● Exercise description
Reproduce each of the following lines word for word, in the same order.

● Material provided
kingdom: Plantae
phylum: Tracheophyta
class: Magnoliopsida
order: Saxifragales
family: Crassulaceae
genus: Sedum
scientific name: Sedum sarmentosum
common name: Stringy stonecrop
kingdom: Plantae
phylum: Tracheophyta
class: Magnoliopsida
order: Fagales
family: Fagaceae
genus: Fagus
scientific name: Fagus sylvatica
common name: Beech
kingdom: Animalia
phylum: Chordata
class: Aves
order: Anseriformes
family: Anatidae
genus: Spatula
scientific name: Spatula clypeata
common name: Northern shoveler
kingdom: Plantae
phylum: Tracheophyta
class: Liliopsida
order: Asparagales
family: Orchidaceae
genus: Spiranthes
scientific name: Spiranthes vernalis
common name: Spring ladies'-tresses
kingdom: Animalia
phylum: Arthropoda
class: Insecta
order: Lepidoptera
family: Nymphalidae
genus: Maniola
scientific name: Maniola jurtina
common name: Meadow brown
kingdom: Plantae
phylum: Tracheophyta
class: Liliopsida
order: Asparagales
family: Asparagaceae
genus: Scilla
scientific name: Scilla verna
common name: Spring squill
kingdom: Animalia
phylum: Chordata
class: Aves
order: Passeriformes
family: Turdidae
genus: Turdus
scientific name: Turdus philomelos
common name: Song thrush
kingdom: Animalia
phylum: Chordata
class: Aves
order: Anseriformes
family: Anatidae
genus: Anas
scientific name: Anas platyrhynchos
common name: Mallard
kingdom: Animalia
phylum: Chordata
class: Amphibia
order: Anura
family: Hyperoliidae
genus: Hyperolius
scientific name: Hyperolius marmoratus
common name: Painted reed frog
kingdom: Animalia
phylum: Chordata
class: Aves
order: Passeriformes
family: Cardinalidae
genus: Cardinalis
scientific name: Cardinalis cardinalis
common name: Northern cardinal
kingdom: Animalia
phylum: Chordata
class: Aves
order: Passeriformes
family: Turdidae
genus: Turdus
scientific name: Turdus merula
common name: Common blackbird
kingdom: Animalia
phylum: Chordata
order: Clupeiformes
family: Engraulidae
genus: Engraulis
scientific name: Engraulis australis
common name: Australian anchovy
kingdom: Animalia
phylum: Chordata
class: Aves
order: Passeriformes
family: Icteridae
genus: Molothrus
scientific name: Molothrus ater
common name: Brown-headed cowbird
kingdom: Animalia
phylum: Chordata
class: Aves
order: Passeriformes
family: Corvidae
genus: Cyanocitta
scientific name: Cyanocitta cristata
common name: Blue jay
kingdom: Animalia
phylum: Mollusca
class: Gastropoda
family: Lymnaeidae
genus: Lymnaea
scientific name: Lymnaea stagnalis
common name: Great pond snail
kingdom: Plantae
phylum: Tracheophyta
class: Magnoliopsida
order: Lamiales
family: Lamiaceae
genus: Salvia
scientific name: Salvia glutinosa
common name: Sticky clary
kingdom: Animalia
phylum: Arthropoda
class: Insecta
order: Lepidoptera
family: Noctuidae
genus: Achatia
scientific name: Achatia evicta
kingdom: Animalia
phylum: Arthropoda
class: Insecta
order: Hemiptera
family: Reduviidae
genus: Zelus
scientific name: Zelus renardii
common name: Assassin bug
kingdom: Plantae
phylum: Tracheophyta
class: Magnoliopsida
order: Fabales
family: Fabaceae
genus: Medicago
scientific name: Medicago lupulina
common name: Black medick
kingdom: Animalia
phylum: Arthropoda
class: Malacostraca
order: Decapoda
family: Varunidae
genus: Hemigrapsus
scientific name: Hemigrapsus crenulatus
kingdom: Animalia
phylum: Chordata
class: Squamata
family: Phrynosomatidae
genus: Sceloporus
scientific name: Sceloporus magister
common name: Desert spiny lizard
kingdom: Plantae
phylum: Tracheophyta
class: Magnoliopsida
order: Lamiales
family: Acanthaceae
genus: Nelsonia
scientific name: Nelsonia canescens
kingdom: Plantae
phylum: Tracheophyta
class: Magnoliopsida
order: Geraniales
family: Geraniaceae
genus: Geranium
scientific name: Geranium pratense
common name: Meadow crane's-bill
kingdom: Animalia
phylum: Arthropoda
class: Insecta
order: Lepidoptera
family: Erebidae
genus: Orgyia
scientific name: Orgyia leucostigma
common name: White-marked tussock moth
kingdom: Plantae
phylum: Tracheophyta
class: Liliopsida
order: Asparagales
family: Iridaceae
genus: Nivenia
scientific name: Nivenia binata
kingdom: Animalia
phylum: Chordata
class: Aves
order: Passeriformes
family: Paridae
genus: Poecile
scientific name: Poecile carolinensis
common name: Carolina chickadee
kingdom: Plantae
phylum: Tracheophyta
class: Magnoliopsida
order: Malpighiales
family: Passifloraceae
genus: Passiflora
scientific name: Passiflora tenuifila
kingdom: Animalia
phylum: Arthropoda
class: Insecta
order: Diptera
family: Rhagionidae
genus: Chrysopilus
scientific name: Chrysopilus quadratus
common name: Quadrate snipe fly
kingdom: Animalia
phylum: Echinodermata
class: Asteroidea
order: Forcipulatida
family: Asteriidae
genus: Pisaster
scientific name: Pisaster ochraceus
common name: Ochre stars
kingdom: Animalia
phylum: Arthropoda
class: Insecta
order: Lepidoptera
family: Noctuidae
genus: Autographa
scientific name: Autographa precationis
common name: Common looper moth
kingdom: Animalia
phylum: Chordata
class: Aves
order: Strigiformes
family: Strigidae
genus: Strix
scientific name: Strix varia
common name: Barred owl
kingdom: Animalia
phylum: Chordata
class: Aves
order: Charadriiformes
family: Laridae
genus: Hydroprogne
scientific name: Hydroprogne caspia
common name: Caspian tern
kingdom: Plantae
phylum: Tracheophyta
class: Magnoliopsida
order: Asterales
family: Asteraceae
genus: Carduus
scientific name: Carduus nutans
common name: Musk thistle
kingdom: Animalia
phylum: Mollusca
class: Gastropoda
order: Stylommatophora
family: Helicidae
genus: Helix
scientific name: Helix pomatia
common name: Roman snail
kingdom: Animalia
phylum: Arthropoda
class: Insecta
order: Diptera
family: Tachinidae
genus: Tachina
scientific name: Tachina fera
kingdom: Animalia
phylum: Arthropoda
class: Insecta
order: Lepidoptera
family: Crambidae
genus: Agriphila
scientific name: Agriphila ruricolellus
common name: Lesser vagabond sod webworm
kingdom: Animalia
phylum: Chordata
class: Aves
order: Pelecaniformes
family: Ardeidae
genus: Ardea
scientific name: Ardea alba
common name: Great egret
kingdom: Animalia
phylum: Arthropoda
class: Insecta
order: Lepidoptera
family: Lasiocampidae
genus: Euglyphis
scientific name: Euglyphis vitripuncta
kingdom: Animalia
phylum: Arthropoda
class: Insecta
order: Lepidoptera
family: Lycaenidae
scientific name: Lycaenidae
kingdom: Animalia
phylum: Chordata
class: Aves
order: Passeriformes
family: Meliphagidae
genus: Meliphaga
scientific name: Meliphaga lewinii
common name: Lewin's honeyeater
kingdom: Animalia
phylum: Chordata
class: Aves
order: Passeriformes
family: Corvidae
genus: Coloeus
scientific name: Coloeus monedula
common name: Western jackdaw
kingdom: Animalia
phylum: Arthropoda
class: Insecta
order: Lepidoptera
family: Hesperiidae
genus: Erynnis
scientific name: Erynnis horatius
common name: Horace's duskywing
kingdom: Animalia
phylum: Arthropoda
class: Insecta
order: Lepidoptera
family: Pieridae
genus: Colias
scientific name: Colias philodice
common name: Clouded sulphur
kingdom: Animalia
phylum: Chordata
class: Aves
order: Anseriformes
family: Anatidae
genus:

● Response
kingdom: Plantae
phylum: Tracheophyta
class: Magnoliopsida
order: Saxifragales
family: Crassulaceae
genus: Sedum
scientific name: Sedum sarmentosum
common name: Stringy stonecrop
kingdom: Plantae
phylum: Tracheophyta
class: Magnoliopsida
order: Fagales
family: Fagaceae
genus: Fagus
scientific name: Fagus sylvatica
common name: Beech
kingdom: Animalia
phylum: Chordata
class: Aves
order: Anseriformes
family: Anatidae
genus: Spatula
scientific name: Spatula clypeata
common name: Northern shoveler
kingdom: Plantae
phylum: Tracheophyta
class: Liliopsida
order: Asparagales
family: Orchidaceae
genus: Spiranthes
scientific name: Spiranthes vernalis
common name: Spring ladies'-tresses
kingdom: Animalia
phylum: Arthropoda
class: Insecta
order: Lepidoptera
family: Nymphalidae
genus: Maniola
scientific name: Maniola jurtina
common name: Meadow brown
kingdom: Plantae
phylum: Tracheophyta
class: Liliopsida
order: Asparagales
family: Asparagaceae
genus: Scilla
scientific name: Scilla verna
common name: Spring squill
kingdom: Animalia
phylum: Chordata
class: Aves
order: Passeriformes
family: Turdidae
genus: Turdus
scientific name: Turdus philomelos
common name: Song thrush
kingdom: Animalia
phylum: Chordata
class: Aves
order: Anseriformes
family: Anatidae
genus: Anas
scientific name: Anas platyrhynchos
common name: Mallard
kingdom: Animalia
phylum: Chordata
class: Amphibia
order: Anura
family: Hyperoliidae
genus: Hyperolius
scientific name: Hyperolius marmoratus
common name: Painted reed frog
kingdom: Animalia
phylum: Chordata
class: Aves
order: Passeriformes
family: Cardinalidae
genus: Cardinalis
scientific name: Cardinalis cardinalis
common name: Northern cardinal
kingdom: Animalia
phylum: Chordata
class: Aves
order: Passeriformes
family: Turdidae
genus: Turdus
scientific name: Turdus merula
common name: Common blackbird
kingdom: Animalia
phylum: Chordata
order: Clupeiformes
family: Engraulidae
genus: Engraulis
scientific name: Engraulis australis
common name: Australian anchovy
kingdom: Animalia
phylum: Chordata
class: Aves
order: Passeriformes
family: Icteridae
genus: Molothrus
scientific name: Molothrus ater
common name: Brown-headed cowbird
kingdom: Animalia
phylum: Chordata
class: Aves
order: Passeriformes
family: Corvidae
genus: Cyanocitta
scientific name: Cyanocitta cristata
common name: Blue jay
kingdom: Animalia
phylum: Mollusca
class: Gastropoda
family: Lymnaeidae
genus: Lymnaea
scientific name: Lymnaea stagnalis
common name: Great pond snail
kingdom: Plantae
phylum: Tracheophyta
class: Magnoliopsida
order: Lamiales
family: Lamiaceae
genus: Salvia
scientific name: Salvia glutinosa
common name: Sticky clary
kingdom: Animalia
phylum: Arthropoda
class: Insecta
order: Lepidoptera
family: Noctuidae
genus: Achatia
scientific name: Achatia evicta
kingdom: Animalia
phylum: Arthropoda
class: Insecta
order: Hemiptera
family: Reduviidae
genus: Zelus
scientific name: Zelus renardii
common name: Assassin bug
kingdom: Plantae
phylum: Tracheophyta
class: Magnoliopsida
order: Fabales
family: Fabaceae
genus: Medicago
scientific name: Medicago lupulina
common name: Black medick
kingdom: Animalia
phylum: Arthropoda
class: Malacostraca
order: Decapoda
family: Varunidae
genus: Hemigrapsus
scientific name: Hemigrapsus crenulatus
kingdom: Animalia
phylum: Chordata
class: Squamata
family: Phrynosomatidae
genus: Sceloporus
scientific name: Sceloporus magister
common name: Desert spiny lizard
kingdom: Plantae
phylum: Tracheophyta
class: Magnoliopsida
order: Lamiales
family: Acanthaceae
genus: Nelsonia
scientific name: Nelsonia canescens
kingdom: Plantae
phylum: Tracheophyta
class: Magnoliopsida
order: Geraniales
family: Geraniaceae
genus: Geranium
scientific name: Geranium pratense
common name: Meadow crane's-bill
kingdom: Animalia
phylum: Arthropoda
class: Insecta
order: Lepidoptera
family: Erebidae
genus: Orgyia
scientific name: Orgyia leucostigma
common name: White-marked tussock moth
kingdom: Plantae
phylum: Tracheophyta
class: Liliopsida
order: Asparagales
family: Iridaceae
genus: Nivenia
scientific name: Nivenia binata
kingdom: Animalia
phylum: Chordata
class: Aves
order: Passeriformes
family: Paridae
genus: Poecile
scientific name: Poecile carolinensis
common name: Carolina chickadee
kingdom: Plantae
phylum: Tracheophyta
class: Magnoliopsida
order: Malpighiales
family: Passifloraceae
genus: Passiflora
scientific name: Passiflora tenuifila
kingdom: Animalia
phylum: Arthropoda
class: Insecta
order: Diptera
family: Rhagionidae
genus: Chrysopilus
scientific name: Chrysopilus quadratus
common name: Quadrate snipe fly
kingdom: Animalia
phylum: Echinodermata
class: Asteroidea
order: Forcipulatida
family: Asteriidae
genus: Pisaster
scientific name: Pisaster ochraceus
common name: Ochre stars
kingdom: Animalia
phylum: Arthropoda
class: Insecta
order: Lepidoptera
family: Noctuidae
genus: Autographa
scientific name: Autographa precationis
common name: Common looper moth
kingdom: Animalia
phylum: Chordata
class: Aves
order: Strigiformes
family: Strigidae
genus: Strix
scientific name: Strix varia
common name: Barred owl
kingdom: Animalia
phylum: Chordata
class: Aves
order: Charadriiformes
family: Laridae
genus: Hydroprogne
scientific name: Hydroprogne caspia
common name: Caspian tern
kingdom: Plantae
phylum: Tracheophyta
class: Magnoliopsida
order: Asterales
family: Asteraceae
genus: Carduus
scientific name: Carduus nutans
common name: Musk thistle
kingdom: Animalia
phylum: Mollusca
class: Gastropoda
order: Stylommatophora
family: Helicidae
genus: Helix
scientific name: Helix pomatia
common name: Roman snail
kingdom: Animalia
phylum: Arthropoda
class: Insecta
order: Diptera
family: Tachinidae
genus: Tachina
scientific name: Tachina fera
kingdom: Animalia
phylum: Arthropoda
class: Insecta
order: Lepidoptera
family: Crambidae
genus: Agriphila
scientific name: Agriphila ruricolellus
common name: Lesser vagabond sod webworm
kingdom: Animalia
phylum: Chordata
class: Aves
order: Pelecaniformes
family: Ardeidae
genus: Ardea
scientific name: Ardea alba
common name: Great egret
kingdom: Animalia
phylum: Arthropoda
class: Insecta
order: Lepidoptera
family: Lasiocampidae
genus: Euglyphis
scientific name: Euglyphis vitripuncta
kingdom: Animalia
phylum: Arthropoda
class: Insecta
order: Lepidoptera
family: Lycaenidae
scientific name: Lycaenidae
kingdom: Animalia
phylum: Chordata
class: Aves
order: Passeriformes
family: Meliphagidae
genus: Meliphaga
scientific name: Meliphaga lewinii
common name: Lewin's honeyeater
kingdom: Animalia
phylum: Chordata
class: Aves
order: Passeriformes
family: Corvidae
genus: Coloeus
scientific name: Coloeus monedula
common name: Western jackdaw
kingdom: Animalia
phylum: Arthropoda
class: Insecta
order: Lepidoptera
family: Hesperiidae
genus: Erynnis
scientific name: Erynnis horatius
common name: Horace's duskywing
kingdom: Animalia
phylum: Arthropoda
class: Insecta
order: Lepidoptera
family: Pieridae
genus: Colias
scientific name: Colias philodice
common name: Clouded sulphur
kingdom: Animalia
phylum: Chordata
class: Aves
order: Anseriformes
family: Anatidae
genus:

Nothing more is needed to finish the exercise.